» Exercise instructions
The whole of the data is to be duplicated precisely.

[Content revision data]
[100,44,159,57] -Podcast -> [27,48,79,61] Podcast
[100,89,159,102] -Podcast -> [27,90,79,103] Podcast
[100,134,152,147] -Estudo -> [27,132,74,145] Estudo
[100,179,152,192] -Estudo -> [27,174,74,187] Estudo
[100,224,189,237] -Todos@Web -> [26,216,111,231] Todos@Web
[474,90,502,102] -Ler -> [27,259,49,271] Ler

» Finished exercise
[100,44,159,57] -Podcast -> [27,48,79,61] Podcast
[100,89,159,102] -Podcast -> [27,90,79,103] Podcast
[100,134,152,147] -Estudo -> [27,132,74,145] Estudo
[100,179,152,192] -Estudo -> [27,174,74,187] Estudo
[100,224,189,237] -Todos@Web -> [26,216,111,231] Todos@Web
[474,90,502,102] -Ler -> [27,259,49,271] Ler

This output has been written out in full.